Kemudian jeng jengg....masing-masing kelompok tampil. Kami ngerasa lucu aja
ketika ada orang yang memerankan diri kami di drama tersebut, dan Prof K pun
juga ketawa ngakak waktu beliau diperankan oleh salah satu mahasiswa. Gak hanya
Prof K, kami sekelas pun ketawa sampe nangis gulung-gulung saking kocaknya
drama yang dipentaskan ini. Benar-benar ngena banget. Kemudian kelompok
berikutnya pun tampil dengan tokoh utama salah satu Dosen yang bikin kami tertawa
terpingkal-pingkal lagi. Selanjutnya kelompok saya pun tampil dan di drama ini
kami berdialog tanpa skenario naskah, mengalir begitu saja. Setelah semuanya
tampil, kami pun ditanya satu per satu bagaimana perasaanya memerankan orang
lain, dan kira-kira bagaimana perasaan orang tersebut ketika kami
perankan. Dari pengalaman inilah
individu diharapkan memiliki pngetahuan untuk menghayati dirinya dan orang
lain, sehingga bisa memperbaiki diri menjadi lebih baik.
Kemudian
tidak berhenti disini, kami juga bermain peran lewat analisis mimpi. Kami
sekelas diberi peran masing-masing untuk seting mimpi salah satu teman sekelas
yang mimpinya ingin dianalisis. Mimpi ini bukan sembarang mimpi, karena
mimpinya harus berulang dalam waktu yang relatif stabil, setidaknya seminggu
sekali muncul atau sebulan sekali selalu dengan mimpi yang sama. Kemudian orang
yang mengalami mimpi tersebut menjadi sutradara dan mengarahkan semua pemain,
setelah itu ia didorong untuk mengalami mimpinya tersebut melalui kejadian
nyata, berulang-ulang. Pada awalnya sangat berat, karena mimpinya begitu
menyedihkan, tapi untuk bisa memahami suatu objek hingga mencapai insight,
individu perlu suatu hal menyakitkan terlebih dahulu. Meskipun sangat berat,
penuh dengan air mata, teman ini mengalami mimpinya, ditambah dengan
amplifikasi objek benda dari mimpi. Harapannya individu ini bisa “get the power” dan nantinya jika mimpi
tersebut menjadi kenyataan individu menjadi siap dan bisa lebih kuat dari saat
ini.
Setelah
belajar intervensi kelompok lewat pendekatan psikodinamika. Kami juga roleplay
intervensi kelompok dengan cara terapi kelompok. Kami saling menceritakan keluhan
masing-masing kemudian kami saling memberi saran untuk salah satu masalah yang
ingin dibahas di kelompok tersebut. Harapan utamanya, individu bisa merasakan
bagaimana cara mengungkapkan diri di depan orang lain, merasakan adanya
perasaan senasib sepenanggungan dengan orang lain, hal ini sangat baik bagi
individu karena ia mendapatkan pengalaman-pengalaman dari orang lain yang
mungkin saja tidak bisa ia dapatkan dari terapi individu. Memang tidak semua
orang cocok dengan terapi ini karena tidak semua orang dapat dengan mudah
membuak diri pada orang lain.
Intervensi
komunitas kami didampingi oleh Prof N yang sangat berwibawa. Meskipun begitu
selalu terselip canda di setiap kuliahnya yang membuat kami nggak jadi ngantuk.

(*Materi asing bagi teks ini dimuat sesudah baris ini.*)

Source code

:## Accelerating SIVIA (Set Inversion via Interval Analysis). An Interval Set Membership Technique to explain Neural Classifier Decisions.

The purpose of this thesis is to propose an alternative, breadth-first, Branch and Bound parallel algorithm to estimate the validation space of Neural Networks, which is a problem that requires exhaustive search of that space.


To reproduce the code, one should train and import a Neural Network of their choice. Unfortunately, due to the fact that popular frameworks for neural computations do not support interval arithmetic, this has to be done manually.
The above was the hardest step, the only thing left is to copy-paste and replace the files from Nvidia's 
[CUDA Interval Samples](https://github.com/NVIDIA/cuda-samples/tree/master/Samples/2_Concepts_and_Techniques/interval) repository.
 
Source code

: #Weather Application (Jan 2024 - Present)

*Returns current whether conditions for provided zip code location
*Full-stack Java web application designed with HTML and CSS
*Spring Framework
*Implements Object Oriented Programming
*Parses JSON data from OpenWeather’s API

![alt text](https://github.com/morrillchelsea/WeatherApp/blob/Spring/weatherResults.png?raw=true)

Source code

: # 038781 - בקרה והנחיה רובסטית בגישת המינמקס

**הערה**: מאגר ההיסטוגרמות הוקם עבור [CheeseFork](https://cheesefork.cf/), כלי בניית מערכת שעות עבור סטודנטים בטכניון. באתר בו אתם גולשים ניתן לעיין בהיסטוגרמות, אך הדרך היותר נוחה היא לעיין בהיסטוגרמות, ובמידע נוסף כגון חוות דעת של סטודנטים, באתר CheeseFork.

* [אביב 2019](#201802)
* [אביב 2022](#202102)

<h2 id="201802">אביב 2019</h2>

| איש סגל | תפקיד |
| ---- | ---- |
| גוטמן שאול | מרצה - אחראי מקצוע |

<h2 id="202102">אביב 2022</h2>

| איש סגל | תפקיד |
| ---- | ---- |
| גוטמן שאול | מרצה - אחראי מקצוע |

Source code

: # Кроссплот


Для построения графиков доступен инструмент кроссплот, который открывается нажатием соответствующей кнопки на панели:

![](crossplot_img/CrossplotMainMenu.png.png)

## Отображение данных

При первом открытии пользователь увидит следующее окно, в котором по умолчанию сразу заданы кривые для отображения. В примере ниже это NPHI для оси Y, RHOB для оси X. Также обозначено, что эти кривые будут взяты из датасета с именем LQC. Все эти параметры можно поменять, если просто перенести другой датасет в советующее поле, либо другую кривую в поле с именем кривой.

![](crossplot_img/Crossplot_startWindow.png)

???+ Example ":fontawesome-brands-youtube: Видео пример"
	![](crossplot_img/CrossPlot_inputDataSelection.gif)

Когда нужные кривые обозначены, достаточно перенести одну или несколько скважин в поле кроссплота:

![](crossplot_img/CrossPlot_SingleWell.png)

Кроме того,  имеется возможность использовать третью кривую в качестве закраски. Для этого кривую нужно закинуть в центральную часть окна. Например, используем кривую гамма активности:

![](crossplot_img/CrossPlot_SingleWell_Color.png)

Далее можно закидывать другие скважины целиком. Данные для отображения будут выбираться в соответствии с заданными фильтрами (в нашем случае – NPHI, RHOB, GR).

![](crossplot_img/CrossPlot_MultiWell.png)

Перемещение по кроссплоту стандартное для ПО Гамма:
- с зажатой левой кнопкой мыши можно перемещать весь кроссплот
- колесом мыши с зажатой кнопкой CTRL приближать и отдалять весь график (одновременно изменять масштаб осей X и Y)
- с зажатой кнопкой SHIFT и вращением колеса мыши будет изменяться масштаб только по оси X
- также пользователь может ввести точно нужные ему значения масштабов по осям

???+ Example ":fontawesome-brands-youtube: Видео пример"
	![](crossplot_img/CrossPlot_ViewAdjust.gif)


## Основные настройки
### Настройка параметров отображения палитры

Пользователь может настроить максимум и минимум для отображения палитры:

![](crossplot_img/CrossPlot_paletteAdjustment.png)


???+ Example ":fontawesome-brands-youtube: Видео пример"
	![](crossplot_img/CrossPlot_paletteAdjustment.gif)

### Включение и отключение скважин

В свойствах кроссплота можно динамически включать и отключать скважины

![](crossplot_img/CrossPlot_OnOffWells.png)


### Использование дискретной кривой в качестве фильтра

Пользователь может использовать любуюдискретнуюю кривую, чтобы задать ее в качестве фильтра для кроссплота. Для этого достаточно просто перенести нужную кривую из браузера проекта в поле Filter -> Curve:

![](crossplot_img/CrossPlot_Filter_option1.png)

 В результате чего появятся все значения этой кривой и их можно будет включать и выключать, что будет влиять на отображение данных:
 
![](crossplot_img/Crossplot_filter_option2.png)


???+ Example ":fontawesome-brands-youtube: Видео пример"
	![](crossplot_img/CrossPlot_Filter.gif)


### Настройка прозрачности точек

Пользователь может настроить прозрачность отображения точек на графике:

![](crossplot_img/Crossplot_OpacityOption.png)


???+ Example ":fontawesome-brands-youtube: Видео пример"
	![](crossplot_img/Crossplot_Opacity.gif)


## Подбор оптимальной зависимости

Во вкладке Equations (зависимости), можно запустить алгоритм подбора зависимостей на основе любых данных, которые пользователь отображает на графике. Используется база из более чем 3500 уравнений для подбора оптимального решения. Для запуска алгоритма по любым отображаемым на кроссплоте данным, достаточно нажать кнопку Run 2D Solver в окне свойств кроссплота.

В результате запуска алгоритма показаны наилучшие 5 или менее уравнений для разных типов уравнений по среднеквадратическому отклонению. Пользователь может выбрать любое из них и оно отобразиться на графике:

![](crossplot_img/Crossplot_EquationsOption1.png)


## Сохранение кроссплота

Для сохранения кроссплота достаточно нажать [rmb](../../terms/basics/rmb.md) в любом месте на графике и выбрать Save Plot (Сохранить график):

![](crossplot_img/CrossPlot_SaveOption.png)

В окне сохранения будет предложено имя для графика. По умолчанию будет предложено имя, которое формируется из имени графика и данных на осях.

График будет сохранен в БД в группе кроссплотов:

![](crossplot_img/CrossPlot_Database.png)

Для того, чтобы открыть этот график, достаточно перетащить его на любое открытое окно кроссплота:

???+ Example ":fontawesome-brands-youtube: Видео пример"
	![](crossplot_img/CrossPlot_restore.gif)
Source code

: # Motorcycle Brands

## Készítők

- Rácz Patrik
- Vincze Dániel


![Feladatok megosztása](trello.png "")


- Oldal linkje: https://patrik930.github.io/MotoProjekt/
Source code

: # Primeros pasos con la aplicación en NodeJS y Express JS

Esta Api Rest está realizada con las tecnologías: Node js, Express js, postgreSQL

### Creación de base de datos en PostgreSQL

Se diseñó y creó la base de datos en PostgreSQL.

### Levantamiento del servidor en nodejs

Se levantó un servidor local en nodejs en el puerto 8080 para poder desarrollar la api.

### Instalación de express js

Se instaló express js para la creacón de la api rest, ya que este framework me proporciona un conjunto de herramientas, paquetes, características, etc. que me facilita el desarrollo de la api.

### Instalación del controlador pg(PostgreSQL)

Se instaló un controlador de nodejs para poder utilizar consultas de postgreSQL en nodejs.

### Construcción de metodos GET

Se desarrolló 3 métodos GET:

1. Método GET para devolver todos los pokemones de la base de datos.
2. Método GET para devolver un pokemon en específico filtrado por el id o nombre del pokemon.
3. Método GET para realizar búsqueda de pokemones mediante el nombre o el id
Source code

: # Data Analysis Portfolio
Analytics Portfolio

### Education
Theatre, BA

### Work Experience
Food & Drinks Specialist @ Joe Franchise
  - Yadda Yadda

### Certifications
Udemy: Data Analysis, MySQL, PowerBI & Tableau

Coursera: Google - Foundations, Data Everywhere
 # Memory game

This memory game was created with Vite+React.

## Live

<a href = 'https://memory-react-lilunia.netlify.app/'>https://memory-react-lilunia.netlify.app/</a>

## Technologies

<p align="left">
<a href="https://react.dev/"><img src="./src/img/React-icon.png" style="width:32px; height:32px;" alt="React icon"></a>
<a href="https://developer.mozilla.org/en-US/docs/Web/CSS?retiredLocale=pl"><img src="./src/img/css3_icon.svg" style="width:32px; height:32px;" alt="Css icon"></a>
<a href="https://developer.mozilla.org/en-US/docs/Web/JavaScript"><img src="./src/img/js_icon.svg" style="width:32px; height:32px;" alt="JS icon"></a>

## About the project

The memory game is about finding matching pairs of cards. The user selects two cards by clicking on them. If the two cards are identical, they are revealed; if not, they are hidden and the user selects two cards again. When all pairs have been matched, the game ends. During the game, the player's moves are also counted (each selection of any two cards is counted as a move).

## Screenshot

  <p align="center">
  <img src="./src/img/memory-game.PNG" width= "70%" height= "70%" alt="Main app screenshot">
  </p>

Masa iya beliau bilang gini di kelas, “Ini kelas Klinis to?”. Kami menjawab
kompak, “Iya Pak....”. “Ohh...pantes kok wajah-wajahnya waktu ditanya keliatan
depresi semua...” -____- hahaha....segitunya ya Pak...
Kemudian
dilanjutkan oleh seorang Dosen lulusan Amerika bernama Bu Ariana, mirip sama
namanya penyanyi yang lagi nge-hits sekarang lho, itu Ariana Grande. Beliau ini
masih muda dan cerdas. Kami diberi penjelasan tentang logical frame analysis, atau yang biasa disebut logframe analysis yang biasanya digunakan
untuk manajemen suatu program di komunitas. Tahap-tahapnya cukup rumit, dan bener-bener
membuat bingung. Ada fishbone analysis,
tree analysis, objective tree analysis hingga membuat matrix dari program
tersebut. Sangat tidak mudah membuat suatu program yang berguna bagi orang banyak,
harus disertai kehati-hatian agar tidak terjadi kesalahan besar.
So,
semoga bermanfaat buat teman-teman sekalian. Tulisan-tulisannya nggak terlalu
ilmiah kan? Apa memang terlalu banyak istilah psikologi ya? Ya gpp
lah....sekalian belajar, karena nggak ada ruginya kok belajar itu, apalagi kalo
bisa diamalkan. So, enjoy your weekend guys!